We are living in a digital age where the virtual world provides an almost parallel world for us to engage, replacing even our immediate physical world, creating a cyber space so real and so seductive.

Children been subjected to this abyss of digital realm begins to pursuit more excitement and thrills in games and internet. The once humble games like marbles, tic tac toe etc.. are becoming almost obsolete. They have lost the innocence of "playing". The design would like to address this problem with the concept of play and use. It would like to spur the spirit of playing and building for children at a tender age, in a space that will incubate their growth. By using an anonymous unit ("brick"), it allows children of suitable age to engage with intellectual to spawn upon its creativity, shaping the interior of his/her space and expressing his way of manipulations perhaps with the help of his parents. With these "brick", the terms wall, floor and furniture becomes mutated as the different configurations created by the children and the parents creates a new system that is versatile and almost unique, responding to their immediate imagination and needs. This "brick" is designed with 2 types of surfaces namely hard and soft, which allows the manipulated furniture to have more flexibility in usage with its dual qualities. The space which the child play with the "brick" is named the playground sandwiched between the living and resting strips which forms the center and the focus of the family spaces. This speaks of easy monitoring and also the ability of how the playground begins to even influence the surrounding spaces. This playground is the platform which paints the imagination of the child projecting as a showcase to the public at the facade too.

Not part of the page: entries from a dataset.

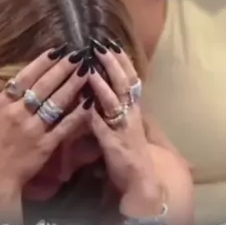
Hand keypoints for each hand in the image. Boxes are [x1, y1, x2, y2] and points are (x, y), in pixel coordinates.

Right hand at [0, 51, 89, 192]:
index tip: (57, 50)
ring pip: (56, 103)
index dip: (42, 63)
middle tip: (79, 54)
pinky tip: (89, 102)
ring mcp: (34, 130)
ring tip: (87, 70)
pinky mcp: (46, 145)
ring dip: (73, 85)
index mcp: (3, 104)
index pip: (25, 78)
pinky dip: (77, 115)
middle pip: (44, 86)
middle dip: (62, 68)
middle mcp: (19, 114)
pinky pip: (64, 127)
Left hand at [86, 43, 161, 210]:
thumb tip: (108, 86)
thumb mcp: (127, 123)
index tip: (111, 43)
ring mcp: (123, 128)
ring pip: (115, 101)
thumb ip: (118, 106)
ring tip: (90, 69)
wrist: (140, 181)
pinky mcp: (114, 143)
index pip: (130, 78)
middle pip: (124, 83)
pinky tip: (85, 104)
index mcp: (134, 108)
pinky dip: (95, 114)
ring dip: (103, 84)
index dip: (122, 60)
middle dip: (112, 64)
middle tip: (100, 46)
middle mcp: (131, 114)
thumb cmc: (130, 151)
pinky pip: (103, 126)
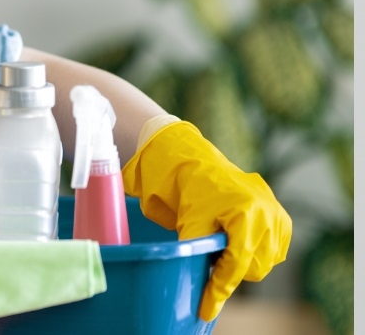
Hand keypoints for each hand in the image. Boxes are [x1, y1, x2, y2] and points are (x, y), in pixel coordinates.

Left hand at [121, 120, 291, 320]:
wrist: (200, 165)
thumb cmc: (192, 192)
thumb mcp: (190, 222)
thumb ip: (196, 252)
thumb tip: (193, 284)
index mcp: (246, 212)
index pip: (236, 263)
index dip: (220, 288)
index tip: (207, 309)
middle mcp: (269, 213)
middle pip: (254, 267)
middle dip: (231, 271)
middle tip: (210, 261)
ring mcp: (279, 214)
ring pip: (267, 262)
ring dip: (245, 263)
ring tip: (223, 247)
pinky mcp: (283, 218)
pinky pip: (276, 251)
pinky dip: (258, 253)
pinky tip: (240, 244)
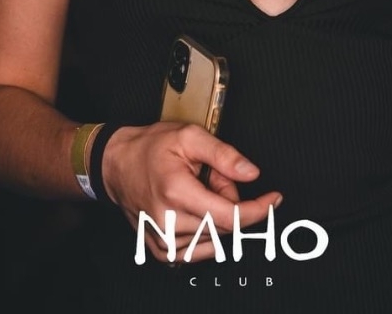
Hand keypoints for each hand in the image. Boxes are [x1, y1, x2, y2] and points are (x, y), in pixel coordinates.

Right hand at [101, 121, 281, 262]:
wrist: (117, 165)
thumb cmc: (150, 148)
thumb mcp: (190, 136)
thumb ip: (224, 154)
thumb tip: (251, 173)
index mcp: (176, 194)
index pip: (230, 217)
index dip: (258, 210)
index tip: (274, 200)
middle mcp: (169, 224)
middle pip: (225, 225)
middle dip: (229, 199)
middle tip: (212, 175)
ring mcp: (165, 243)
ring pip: (216, 238)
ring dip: (217, 215)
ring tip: (198, 189)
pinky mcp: (164, 253)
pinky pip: (202, 249)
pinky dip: (207, 229)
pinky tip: (194, 209)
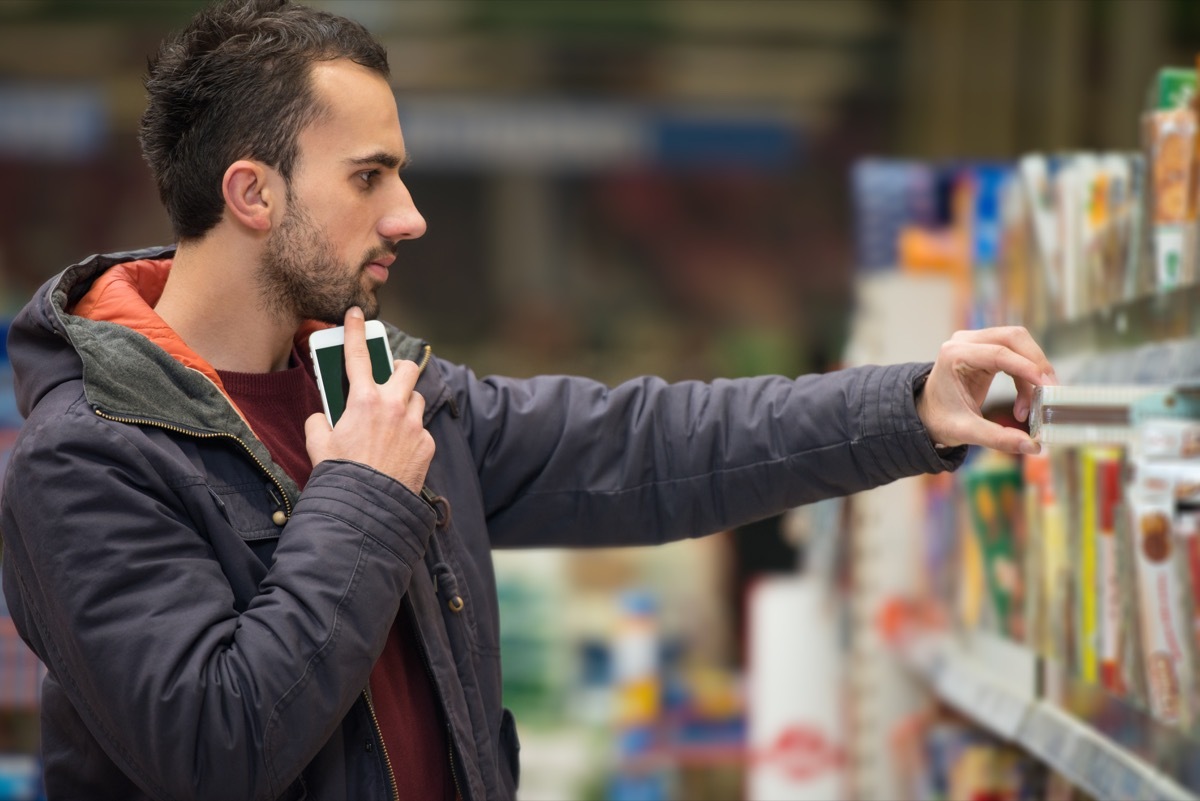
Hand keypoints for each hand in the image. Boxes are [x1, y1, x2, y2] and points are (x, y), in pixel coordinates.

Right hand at [305, 307, 434, 491]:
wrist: (369, 507)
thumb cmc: (341, 475)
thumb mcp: (318, 444)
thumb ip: (318, 422)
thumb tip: (322, 417)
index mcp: (364, 401)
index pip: (358, 356)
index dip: (356, 331)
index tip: (356, 314)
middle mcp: (394, 407)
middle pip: (406, 369)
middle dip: (398, 368)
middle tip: (389, 377)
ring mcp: (415, 425)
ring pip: (416, 400)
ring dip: (406, 404)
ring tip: (392, 422)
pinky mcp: (427, 444)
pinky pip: (421, 430)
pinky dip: (410, 435)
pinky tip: (398, 453)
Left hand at [916, 326, 1055, 455]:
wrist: (927, 413)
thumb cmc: (940, 420)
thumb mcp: (965, 432)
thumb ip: (998, 438)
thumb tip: (1033, 447)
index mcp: (954, 355)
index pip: (998, 353)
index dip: (1026, 368)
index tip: (1047, 387)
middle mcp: (964, 341)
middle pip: (1014, 338)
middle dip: (1037, 364)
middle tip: (1051, 392)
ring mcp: (975, 341)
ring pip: (1019, 343)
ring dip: (1034, 371)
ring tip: (1036, 404)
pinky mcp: (985, 348)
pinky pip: (1015, 354)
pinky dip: (1026, 375)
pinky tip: (1024, 403)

The entire composition of the "brick" with these ever changing showcases begins to formulate another system for the building at a larger scale. The alternate stacking of each dwelling units creates a new building typology that is punched with green breathing holes in every unit for a healthier living environment. While it is very easy to just provide a portal for information for children, the provision of highly interactive physical spaces is almost difficult to formulate. This design attempted on this aspect

The design adapted a very simple grid of 3m wide x 3m long x 3m headroom x 12 bays and using Japanese system of modular, the design created this system of "brick" which offers 3 dimensional involvements of changes within each bay and beyond. This grid of 12 bays creates a framework for easy subtraction and addition of spaces, creating spaces that can be borrowed within the matrix. This matrix allows layering of spaces with different allocated activities and also the pocketing of activities to be contained as needed. To create a more defined enclosure in any bay, a sliding storage partition can be easily provided to enhance the flexibility of redefining the space. The transformations of these 12 bays evolved over times, dictated and influence by the users according to their needs and desire to be creative. Each bays of 9 sqm are small but working within the matrix, it offers a stage that is highly manipulative and responsive to needs at different stage of parenthood and child development. This design endeavor to devise a new lifestyle from the framework of Japanese culture that imbues the sensitivity of a child's incubation, with a simple yet very workable system.